[Your assignment]: Please copy exactly the part of the records below that opens with the line containing "2.98 (.52) | .68 |" and closes with the line containing "Due to our outstanding", leaving out any pictures.

[Saved data entries]
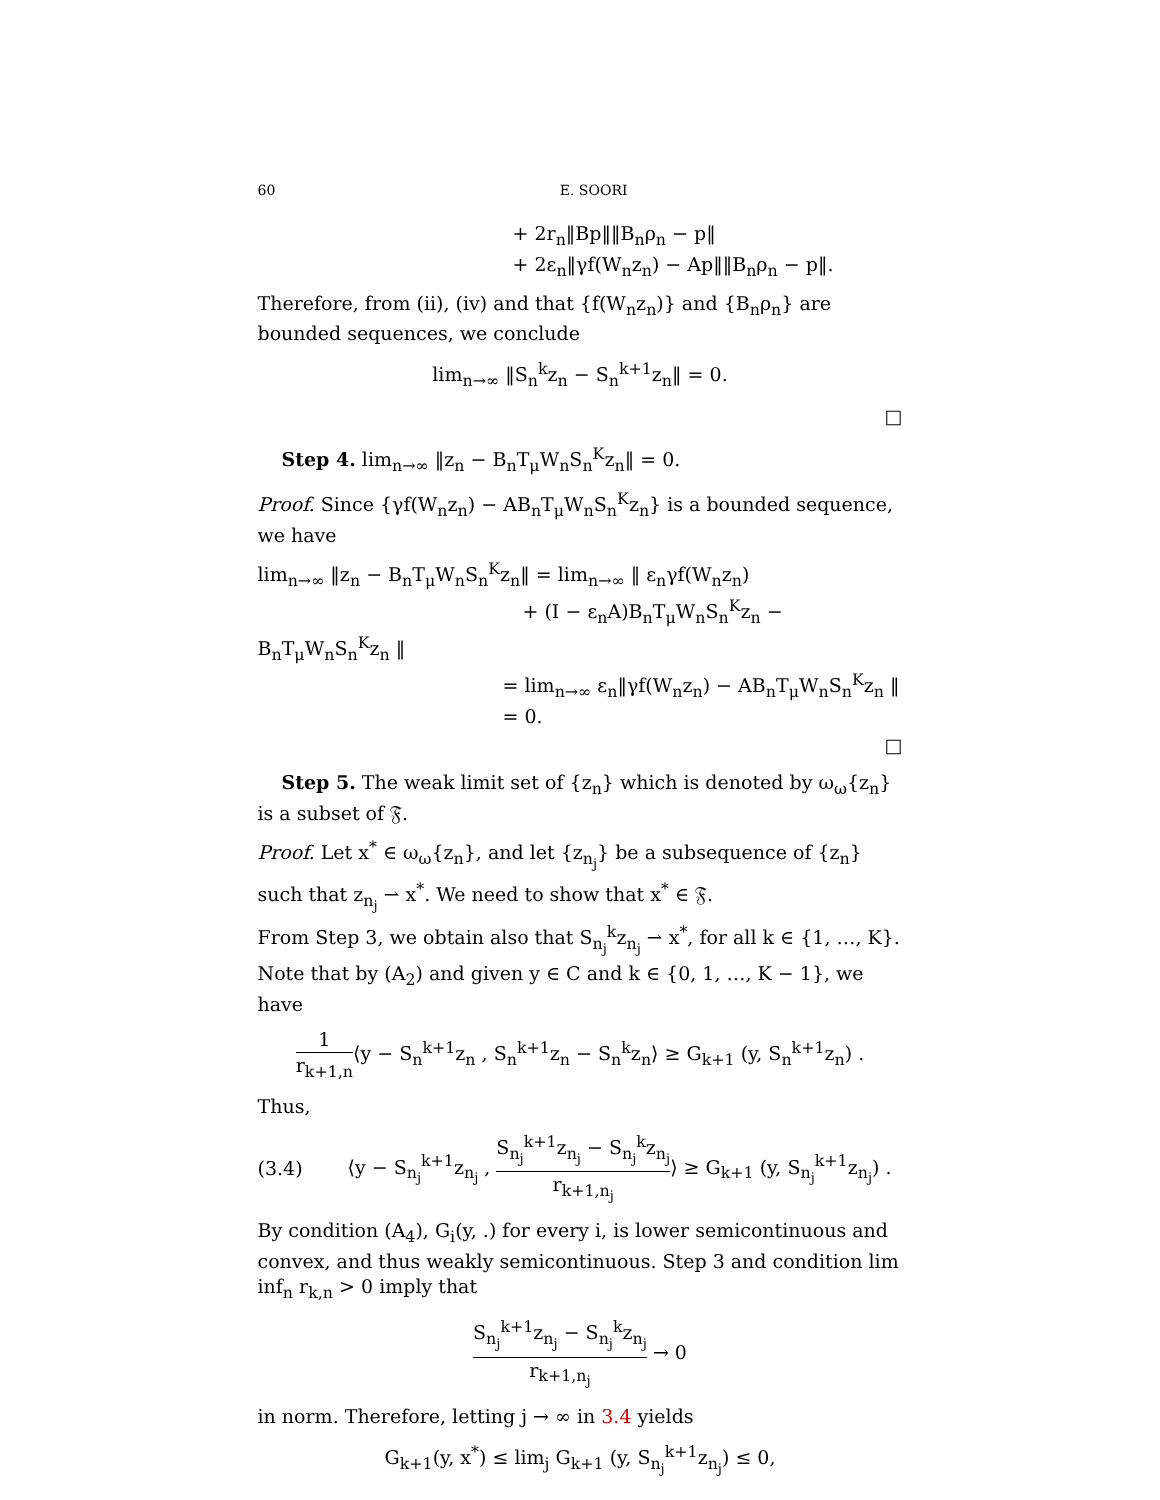60 E. SOORI
+ 2r<sub>n</sub>‖Bp‖‖B<sub>n</sub>ρ<sub>n</sub> − p‖
+ 2ε<sub>n</sub>‖γf(W<sub>n</sub>z<sub>n</sub>) − Ap‖‖B<sub>n</sub>ρ<sub>n</sub> − p‖.
Therefore, from (ii), (iv) and that {f(W<sub>n</sub>z<sub>n</sub>)} and {B<sub>n</sub>ρ<sub>n</sub>} are bounded sequences, we conclude
lim<sub>n→∞</sub> ‖S<sub>n</sub><sup>k</sup>z<sub>n</sub> − S<sub>n</sub><sup>k+1</sup>z<sub>n</sub>‖ = 0.
□
Step 4. lim<sub>n→∞</sub> ‖z<sub>n</sub> − B<sub>n</sub>T<sub>μ</sub>W<sub>n</sub>S<sub>n</sub><sup>K</sup>z<sub>n</sub>‖ = 0.
Proof. Since {γf(W<sub>n</sub>z<sub>n</sub>) − AB<sub>n</sub>T<sub>μ</sub>W<sub>n</sub>S<sub>n</sub><sup>K</sup>z<sub>n</sub>} is a bounded sequence, we have
lim<sub>n→∞</sub> ‖z<sub>n</sub> − B<sub>n</sub>T<sub>μ</sub>W<sub>n</sub>S<sub>n</sub><sup>K</sup>z<sub>n</sub>‖ = lim<sub>n→∞</sub> ‖ ε<sub>n</sub>γf(W<sub>n</sub>z<sub>n</sub>)
+ (I − ε<sub>n</sub>A)B<sub>n</sub>T<sub>μ</sub>W<sub>n</sub>S<sub>n</sub><sup>K</sup>z<sub>n</sub> − B<sub>n</sub>T<sub>μ</sub>W<sub>n</sub>S<sub>n</sub><sup>K</sup>z<sub>n</sub> ‖
= lim<sub>n→∞</sub> ε<sub>n</sub>‖γf(W<sub>n</sub>z<sub>n</sub>) − AB<sub>n</sub>T<sub>μ</sub>W<sub>n</sub>S<sub>n</sub><sup>K</sup>z<sub>n</sub> ‖
= 0.
□
Step 5. The weak limit set of {z<sub>n</sub>} which is denoted by ω<sub>ω</sub>{z<sub>n</sub>} is a subset of 𝔉.
Proof. Let x<sup>*</sup> ∈ ω<sub>ω</sub>{z<sub>n</sub>}, and let {z<sub>n<sub>j</sub></sub>} be a subsequence of {z<sub>n</sub>} such that z<sub>n<sub>j</sub></sub> ⇀ x<sup>*</sup>. We need to show that x<sup>*</sup> ∈ 𝔉.
From Step 3, we obtain also that S<sub>n<sub>j</sub></sub><sup>k</sup>z<sub>n<sub>j</sub></sub> ⇀ x<sup>*</sup>, for all k ∈ {1, …, K}. Note that by (A<sub>2</sub>) and given y ∈ C and k ∈ {0, 1, …, K − 1}, we have
1 r<sub>k+1,n</sub>⟨y − S<sub>n</sub><sup>k+1</sup>z<sub>n</sub> , S<sub>n</sub><sup>k+1</sup>z<sub>n</sub> − S<sub>n</sub><sup>k</sup>z<sub>n</sub>⟩ ≥ G<sub>k+1</sub> (y, S<sub>n</sub><sup>k+1</sup>z<sub>n</sub>) .
Thus,
(3.4) ⟨y − S<sub>n<sub>j</sub></sub><sup>k+1</sup>z<sub>n<sub>j</sub></sub> , S<sub>n<sub>j</sub></sub><sup>k+1</sup>z<sub>n<sub>j</sub></sub> − S<sub>n<sub>j</sub></sub><sup>k</sup>z<sub>n<sub>j</sub></sub> r<sub>k+1,n<sub>j</sub></sub>⟩ ≥ G<sub>k+1</sub> (y, S<sub>n<sub>j</sub></sub><sup>k+1</sup>z<sub>n<sub>j</sub></sub>) .
By condition (A<sub>4</sub>), G<sub>i</sub>(y, .) for every i, is lower semicontinuous and convex, and thus weakly semicontinuous. Step 3 and condition lim inf<sub>n</sub> r<sub>k,n</sub> > 0 imply that
S<sub>n<sub>j</sub></sub><sup>k+1</sup>z<sub>n<sub>j</sub></sub> − S<sub>n<sub>j</sub></sub><sup>k</sup>z<sub>n<sub>j</sub></sub> r<sub>k+1,n<sub>j</sub></sub> → 0
in norm. Therefore, letting j → ∞ in 3.4 yields
G<sub>k+1</sub>(y, x<sup>*</sup>) ≤ lim<sub>j</sub> G<sub>k+1</sub> (y, S<sub>n<sub>j</sub></sub><sup>k+1</sup>z<sub>n<sub>j</sub></sub>) ≤ 0,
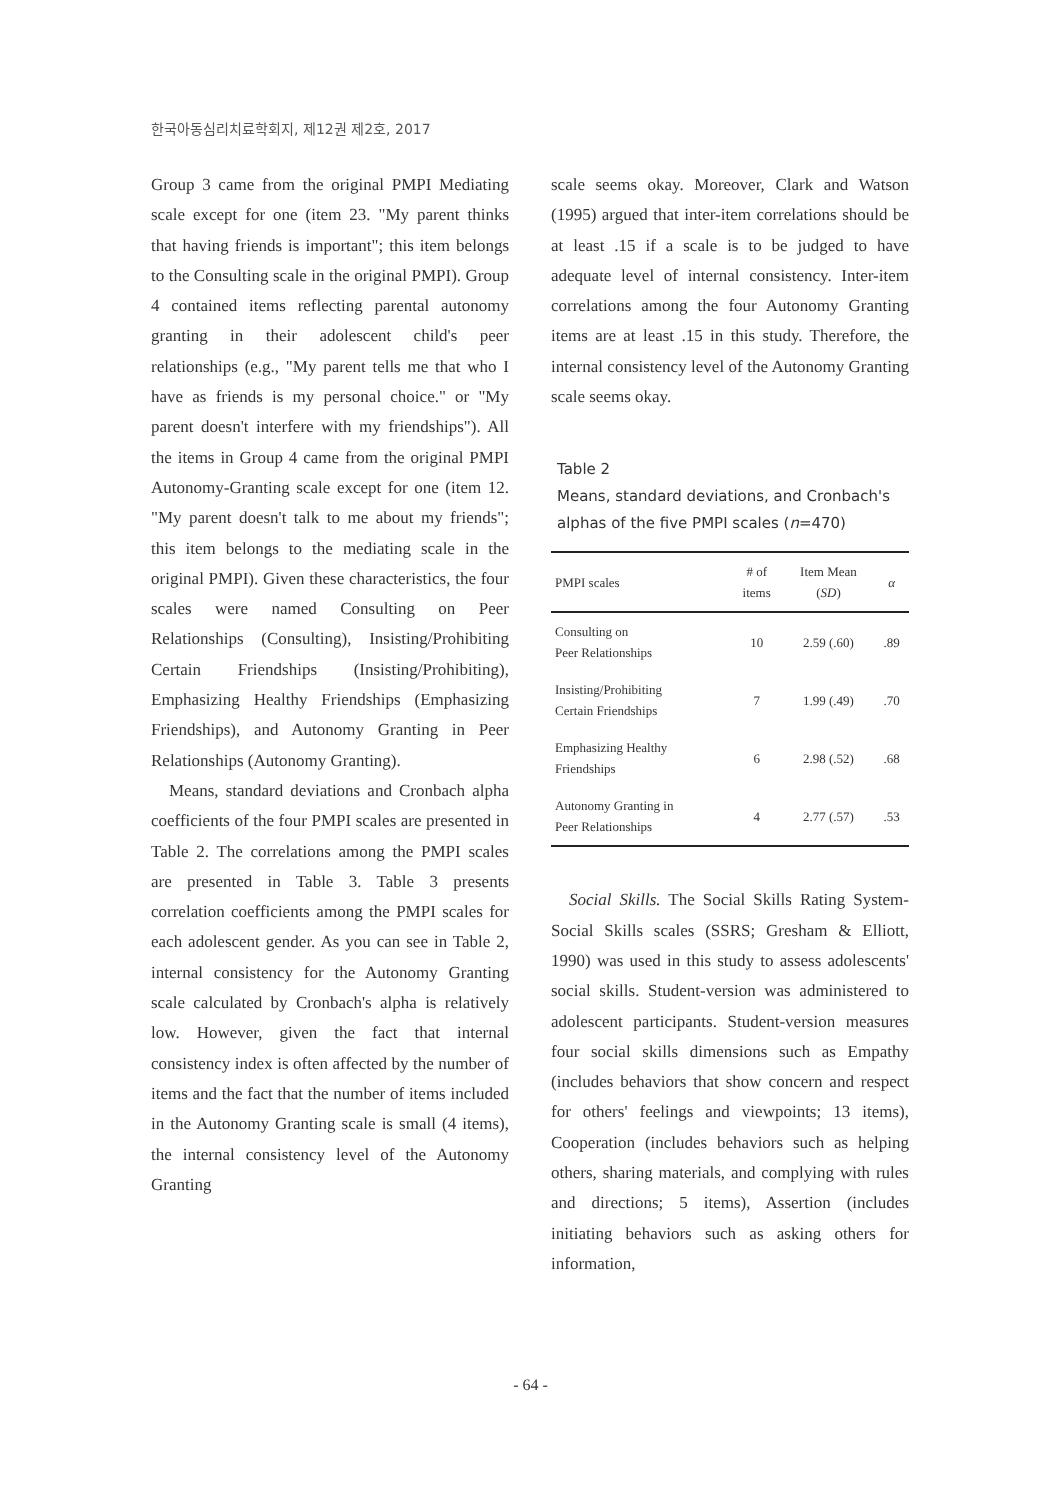한국아동심리치료학회지, 제12권 제2호, 2017
Group 3 came from the original PMPI Mediating scale except for one (item 23. "My parent thinks that having friends is important"; this item belongs to the Consulting scale in the original PMPI). Group 4 contained items reflecting parental autonomy granting in their adolescent child's peer relationships (e.g., "My parent tells me that who I have as friends is my personal choice." or "My parent doesn't interfere with my friendships"). All the items in Group 4 came from the original PMPI Autonomy-Granting scale except for one (item 12. "My parent doesn't talk to me about my friends"; this item belongs to the mediating scale in the original PMPI). Given these characteristics, the four scales were named Consulting on Peer Relationships (Consulting), Insisting/Prohibiting Certain Friendships (Insisting/Prohibiting), Emphasizing Healthy Friendships (Emphasizing Friendships), and Autonomy Granting in Peer Relationships (Autonomy Granting).
Means, standard deviations and Cronbach alpha coefficients of the four PMPI scales are presented in Table 2. The correlations among the PMPI scales are presented in Table 3. Table 3 presents correlation coefficients among the PMPI scales for each adolescent gender. As you can see in Table 2, internal consistency for the Autonomy Granting scale calculated by Cronbach's alpha is relatively low. However, given the fact that internal consistency index is often affected by the number of items and the fact that the number of items included in the Autonomy Granting scale is small (4 items), the internal consistency level of the Autonomy Granting
scale seems okay. Moreover, Clark and Watson (1995) argued that inter-item correlations should be at least .15 if a scale is to be judged to have adequate level of internal consistency. Inter-item correlations among the four Autonomy Granting items are at least .15 in this study. Therefore, the internal consistency level of the Autonomy Granting scale seems okay.
Table 2
Means, standard deviations, and Cronbach's alphas of the five PMPI scales (n=470)
| PMPI scales | # of items | Item Mean ( SD ) | α |
| --- | --- | --- | --- |
| Consulting on Peer Relationships | 10 | 2.59 (.60) | .89 |
| Insisting/Prohibiting Certain Friendships | 7 | 1.99 (.49) | .70 |
| Emphasizing Healthy Friendships | 6 | 2.98 (.52) | .68 |
| Autonomy Granting in Peer Relationships | 4 | 2.77 (.57) | .53 |
Social Skills. The Social Skills Rating System-Social Skills scales (SSRS; Gresham & Elliott, 1990) was used in this study to assess adolescents' social skills. Student-version was administered to adolescent participants. Student-version measures four social skills dimensions such as Empathy (includes behaviors that show concern and respect for others' feelings and viewpoints; 13 items), Cooperation (includes behaviors such as helping others, sharing materials, and complying with rules and directions; 5 items), Assertion (includes initiating behaviors such as asking others for information,
- 64 -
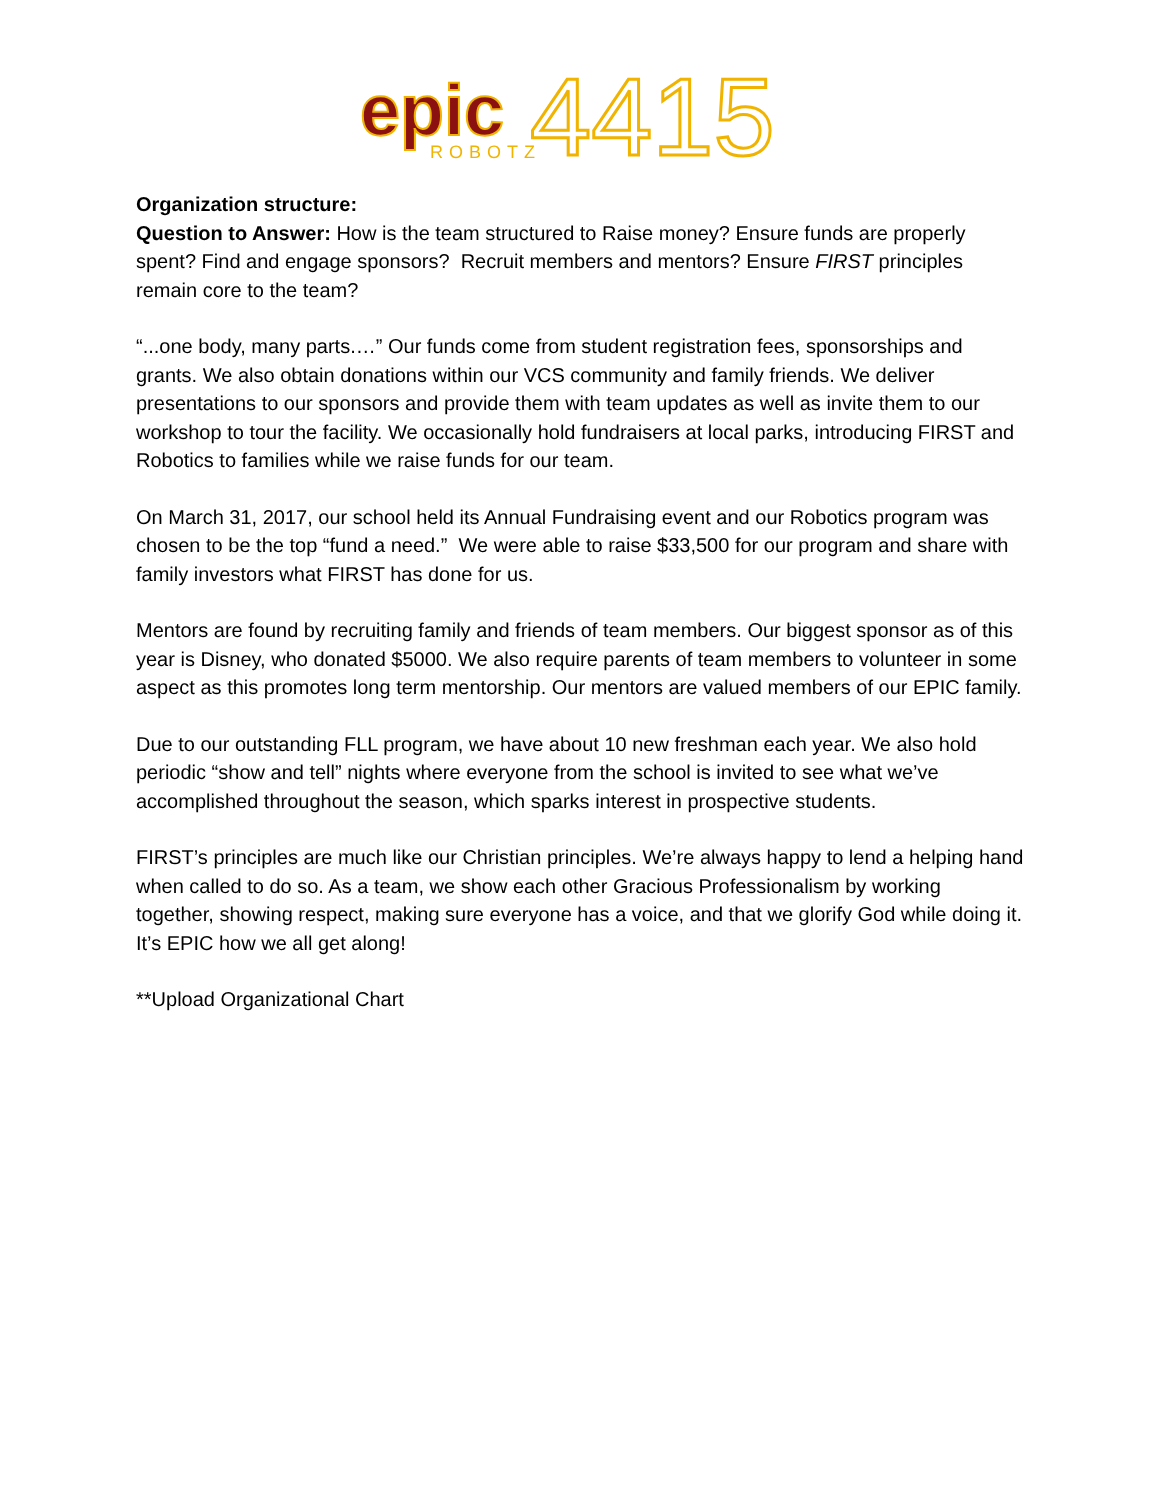epic
ROBOTZ
4415
Organization structure:
Question to Answer: How is the team structured to Raise money? Ensure funds are properly spent? Find and engage sponsors? Recruit members and mentors? Ensure FIRST principles remain core to the team?
“...one body, many parts.…” Our funds come from student registration fees, sponsorships and grants. We also obtain donations within our VCS community and family friends. We deliver presentations to our sponsors and provide them with team updates as well as invite them to our workshop to tour the facility. We occasionally hold fundraisers at local parks, introducing FIRST and Robotics to families while we raise funds for our team.
On March 31, 2017, our school held its Annual Fundraising event and our Robotics program was chosen to be the top “fund a need.” We were able to raise $33,500 for our program and share with family investors what FIRST has done for us.
Mentors are found by recruiting family and friends of team members. Our biggest sponsor as of this year is Disney, who donated $5000. We also require parents of team members to volunteer in some aspect as this promotes long term mentorship. Our mentors are valued members of our EPIC family.
Due to our outstanding FLL program, we have about 10 new freshman each year. We also hold periodic “show and tell” nights where everyone from the school is invited to see what we’ve accomplished throughout the season, which sparks interest in prospective students.
FIRST’s principles are much like our Christian principles. We’re always happy to lend a helping hand when called to do so. As a team, we show each other Gracious Professionalism by working together, showing respect, making sure everyone has a voice, and that we glorify God while doing it. It’s EPIC how we all get along!
**Upload Organizational Chart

[Task solution]:
| Emphasizing Healthy Friendships | 6 | 2.98 (.52) | .68 |
| Autonomy Granting in Peer Relationships | 4 | 2.77 (.57) | .53 |
Social Skills. The Social Skills Rating System-Social Skills scales (SSRS; Gresham & Elliott, 1990) was used in this study to assess adolescents' social skills. Student-version was administered to adolescent participants. Student-version measures four social skills dimensions such as Empathy (includes behaviors that show concern and respect for others' feelings and viewpoints; 13 items), Cooperation (includes behaviors such as helping others, sharing materials, and complying with rules and directions; 5 items), Assertion (includes initiating behaviors such as asking others for information,
- 64 -
epic
ROBOTZ
4415
Organization structure:
Question to Answer: How is the team structured to Raise money? Ensure funds are properly spent? Find and engage sponsors? Recruit members and mentors? Ensure FIRST principles remain core to the team?
“...one body, many parts.…” Our funds come from student registration fees, sponsorships and grants. We also obtain donations within our VCS community and family friends. We deliver presentations to our sponsors and provide them with team updates as well as invite them to our workshop to tour the facility. We occasionally hold fundraisers at local parks, introducing FIRST and Robotics to families while we raise funds for our team.
On March 31, 2017, our school held its Annual Fundraising event and our Robotics program was chosen to be the top “fund a need.” We were able to raise $33,500 for our program and share with family investors what FIRST has done for us.
Mentors are found by recruiting family and friends of team members. Our biggest sponsor as of this year is Disney, who donated $5000. We also require parents of team members to volunteer in some aspect as this promotes long term mentorship. Our mentors are valued members of our EPIC family.
Due to our outstanding FLL program, we have about 10 new freshman each year. We also hold periodic “show and tell” nights where everyone from the school is invited to see what we’ve accomplished throughout the season, which sparks interest in prospective students.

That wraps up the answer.